Notizie del giorno Elezioni in Francia

Ultime notizie. Il 7 maggio il centrista-progressista Emmanuel Macron (23,5%) e la populista Marine Le Pen (22,1%) si sfideranno quindi per decidere chi sarà il prossimo presidente francese (TGCOM).

Notizie del giorno - Elezioni in Francia

Notizie del giorno – Elezioni in Francia

Tra le sorprese più evidenti, l’esclusione dei rappresentanti dei partiti che fino ad oggi si erano contesi la Francia. Francois Fillon dei Repubblicani non è infatti riuscito nella risalita, fermandosi al 19,7%, mentre Benoit Hamon è andato ancora peggio, precipitando al 6,2% delle preferenze. Buoni i risultati per l’esponente di estrema sinistra Jean-Luc Mélenchon (19,5%).

Marine Le Pen ha subito lanciato la volata per il secondo turno, ponendo la Francia davanti alla scelta: votare lei o “i sostenitori del mondialismo, del denaro-re, dell’immigrazione di massa, della libera circolazione dei terroristi”. Macron ha invece parlato di una rifondazione da avviare per risollevare la Francia.

E’ lui ora l’uomo da battere, con i primi sondaggi per il ballottaggio che assegnano a Le Pen il 38% e al leader di En Marche! il 62%. Le due settimane che separano dal voto sono però piene di incognite, con possibili attentati, la crescita dell’astensionismo o eventuali scandali. Di certo, finora, ci sono le dichiarazioni di voto degli sconfitti.

Fillon e Hamon si sono immediatamente espressi a favore di Macron, con illustri personaggi dei loro partiti schieratisi nello stesso modo. Melenchon ha invece preferito non sbilanciarsi, suggerendo un orientamento verso la scheda bianca.

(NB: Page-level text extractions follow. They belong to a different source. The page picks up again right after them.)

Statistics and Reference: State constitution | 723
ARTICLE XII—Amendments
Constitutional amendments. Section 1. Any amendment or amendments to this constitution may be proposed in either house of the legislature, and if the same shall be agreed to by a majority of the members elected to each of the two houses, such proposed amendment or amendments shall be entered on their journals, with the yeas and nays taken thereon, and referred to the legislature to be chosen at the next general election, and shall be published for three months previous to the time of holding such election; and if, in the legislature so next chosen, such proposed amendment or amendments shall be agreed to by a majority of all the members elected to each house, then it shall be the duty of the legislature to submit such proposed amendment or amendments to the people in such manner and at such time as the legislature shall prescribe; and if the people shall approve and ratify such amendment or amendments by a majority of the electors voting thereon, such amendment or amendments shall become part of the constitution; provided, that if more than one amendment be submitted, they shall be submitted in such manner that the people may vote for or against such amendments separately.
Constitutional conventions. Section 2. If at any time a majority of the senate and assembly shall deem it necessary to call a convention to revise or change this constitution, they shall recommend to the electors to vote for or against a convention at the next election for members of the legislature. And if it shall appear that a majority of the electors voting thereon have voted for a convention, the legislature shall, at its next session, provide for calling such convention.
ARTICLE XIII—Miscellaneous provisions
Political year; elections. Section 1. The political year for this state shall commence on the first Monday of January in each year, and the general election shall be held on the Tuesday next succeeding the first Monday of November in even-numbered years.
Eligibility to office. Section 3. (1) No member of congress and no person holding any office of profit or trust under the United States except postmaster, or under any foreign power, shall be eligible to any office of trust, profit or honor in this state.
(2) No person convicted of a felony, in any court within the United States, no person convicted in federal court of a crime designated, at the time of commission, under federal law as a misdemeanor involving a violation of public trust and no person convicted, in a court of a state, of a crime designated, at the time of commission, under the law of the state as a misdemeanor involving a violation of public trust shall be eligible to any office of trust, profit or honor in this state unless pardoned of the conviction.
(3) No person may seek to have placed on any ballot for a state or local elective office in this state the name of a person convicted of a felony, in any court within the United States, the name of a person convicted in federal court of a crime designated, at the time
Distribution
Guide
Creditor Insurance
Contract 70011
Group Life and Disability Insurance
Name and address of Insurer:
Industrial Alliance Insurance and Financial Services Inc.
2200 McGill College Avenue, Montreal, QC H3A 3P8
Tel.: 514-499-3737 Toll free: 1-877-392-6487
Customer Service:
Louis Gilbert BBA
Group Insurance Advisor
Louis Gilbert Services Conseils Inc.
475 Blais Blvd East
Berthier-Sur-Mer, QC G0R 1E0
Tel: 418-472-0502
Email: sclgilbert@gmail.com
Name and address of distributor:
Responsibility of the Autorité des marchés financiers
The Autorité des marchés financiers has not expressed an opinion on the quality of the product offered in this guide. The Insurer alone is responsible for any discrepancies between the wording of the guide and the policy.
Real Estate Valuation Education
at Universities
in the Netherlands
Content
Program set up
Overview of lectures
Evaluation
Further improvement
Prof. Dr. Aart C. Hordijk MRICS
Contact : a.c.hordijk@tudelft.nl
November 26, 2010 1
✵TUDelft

Notizie del giorno Primarie Pd

News. Manca solo una settimana alle primarie del Partito democratico, ma il coinvolgimento verso l’elezione del segretario sembra finora basso. La speranza è che il dibattito televisivo tra i tre candidati, previsto per mercoledì, possa riaccendere l’interesse verso una votazione che rischia di tradursi in un boomerang per il Pd.

Come ha fatto sapere Matteo Orfini, la soglia accettabile sarebbe infatti di due milioni di partecipanti, mentre Andrea Orlando ha avvisato che raggiungere solo un milione di votanti consisterebbe in un mezzo fallimento (Ansa).

Cifre che confermerebbero comunque la tendenza iniziata dalla prima edizione delle primarie Pd, risalente al 2007. Allora Walter Veltroni trionfò con la partecipazione di oltre tre milioni e mezzo di persone.

Da quell’anno una continua flessione, fino alla situazione odierna dove, complici i programmi e i profili politici poco attraenti dei candidati, si potrebbe verificare un ulteriore colpo al sistema di elezione del segretario.